» **MATERIAL TO PROCESS**:
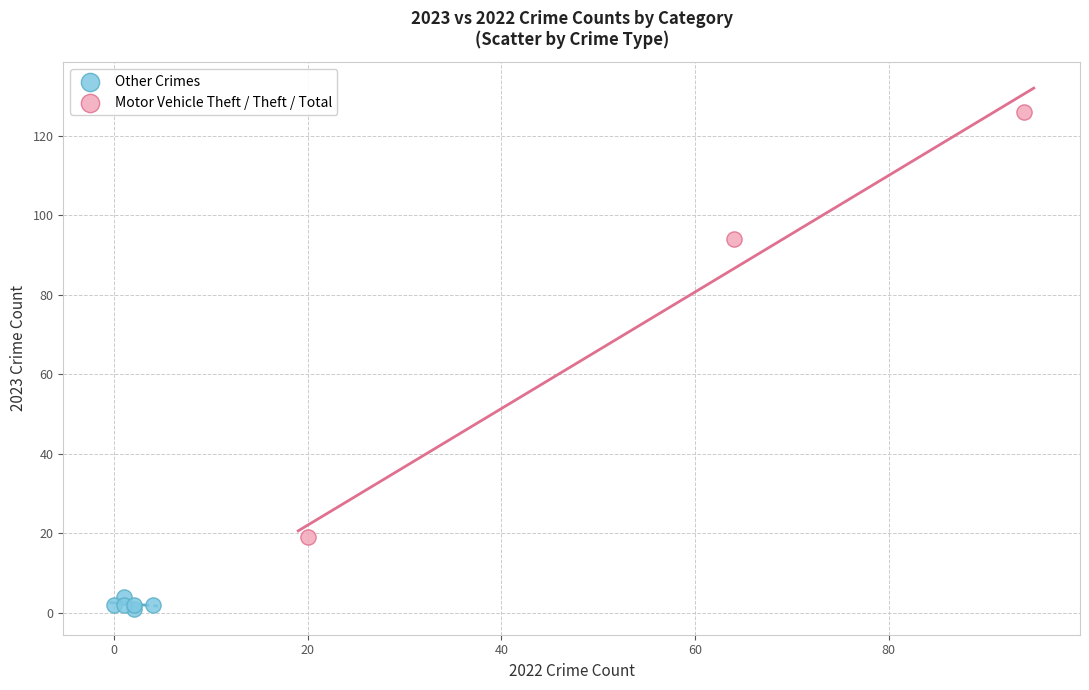

Which series reaches the minimum Y coordinate?

Other Crimes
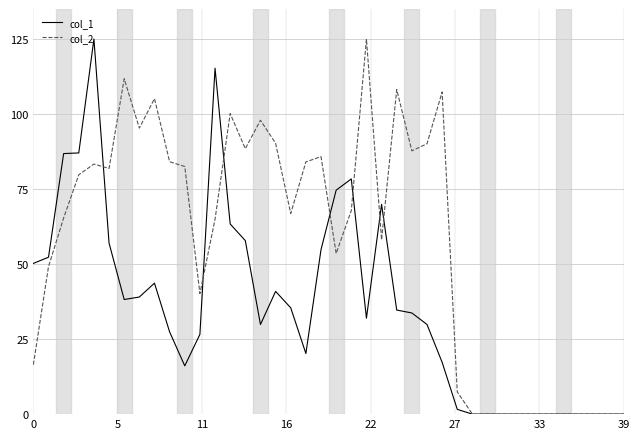

Which series has the largest total across all categories?

col_2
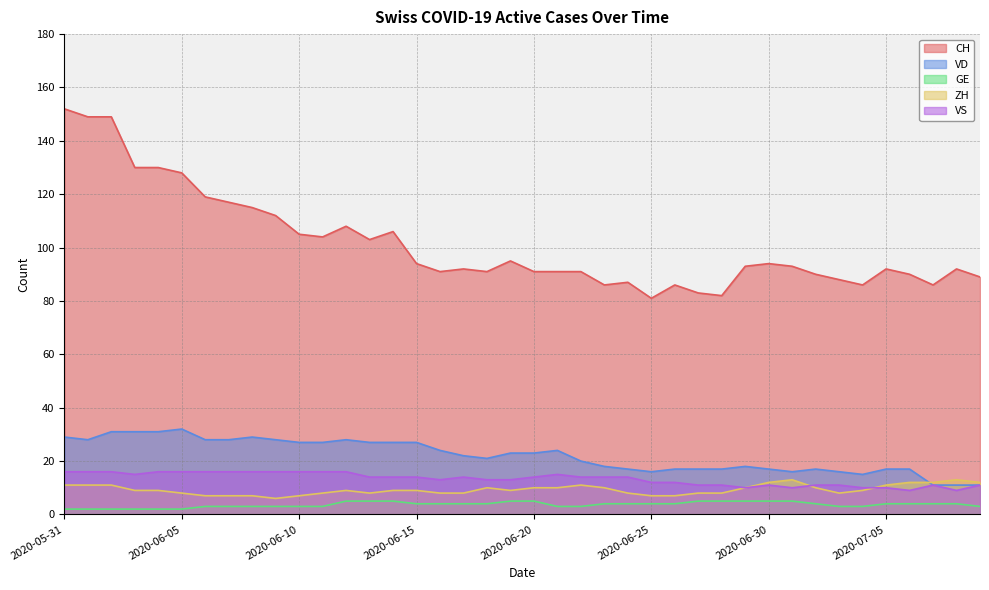

What is the average value of the VS series?

13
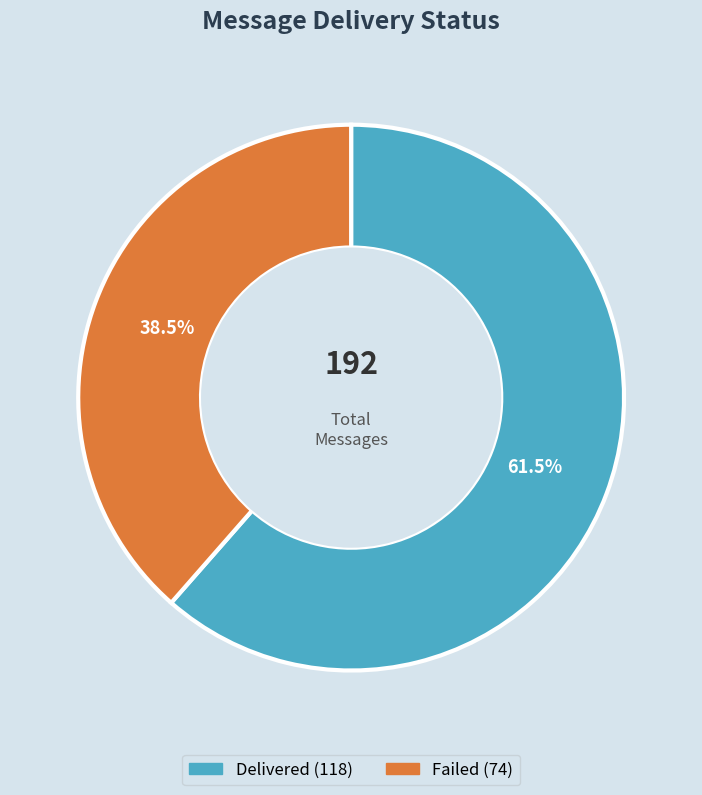

Is there a majority slice in this chart?

Yes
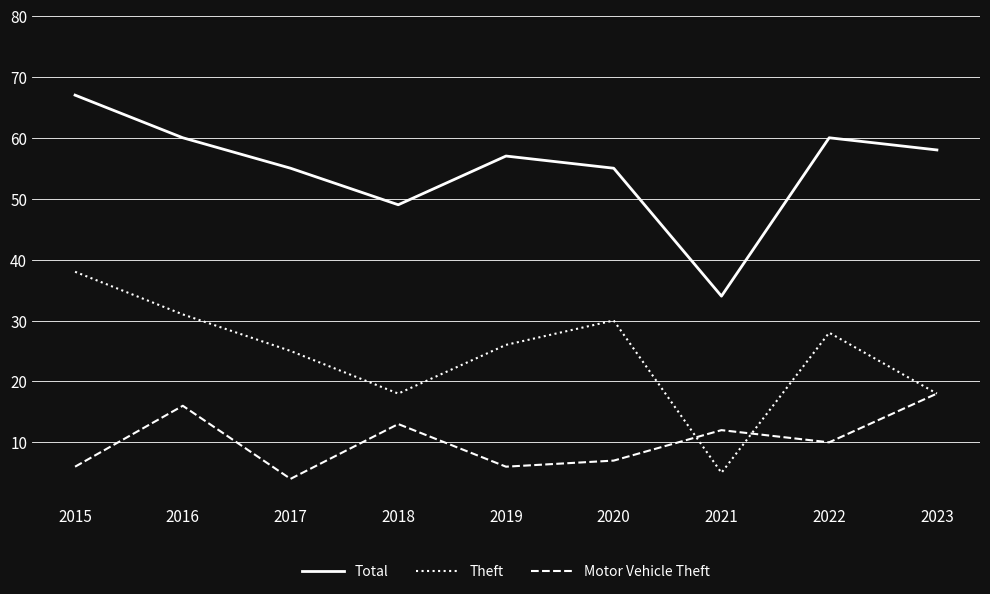

Which category has the highest value in the Motor Vehicle Theft series?

2023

» **YOUR OBJECTIVE**:
Rewrite the material above as a numbered list with no blank lines, and omit the pictures.

» **ANSWER BOX**:
1. Which series reaches the minimum Y coordinate?
2. Other Crimes
3. Which series has the largest total across all categories?
4. col_2
5. What is the average value of the VS series?
6. 13
7. Is there a majority slice in this chart?
8. Yes
9. Which category has the highest value in the Motor Vehicle Theft series?
10. 2023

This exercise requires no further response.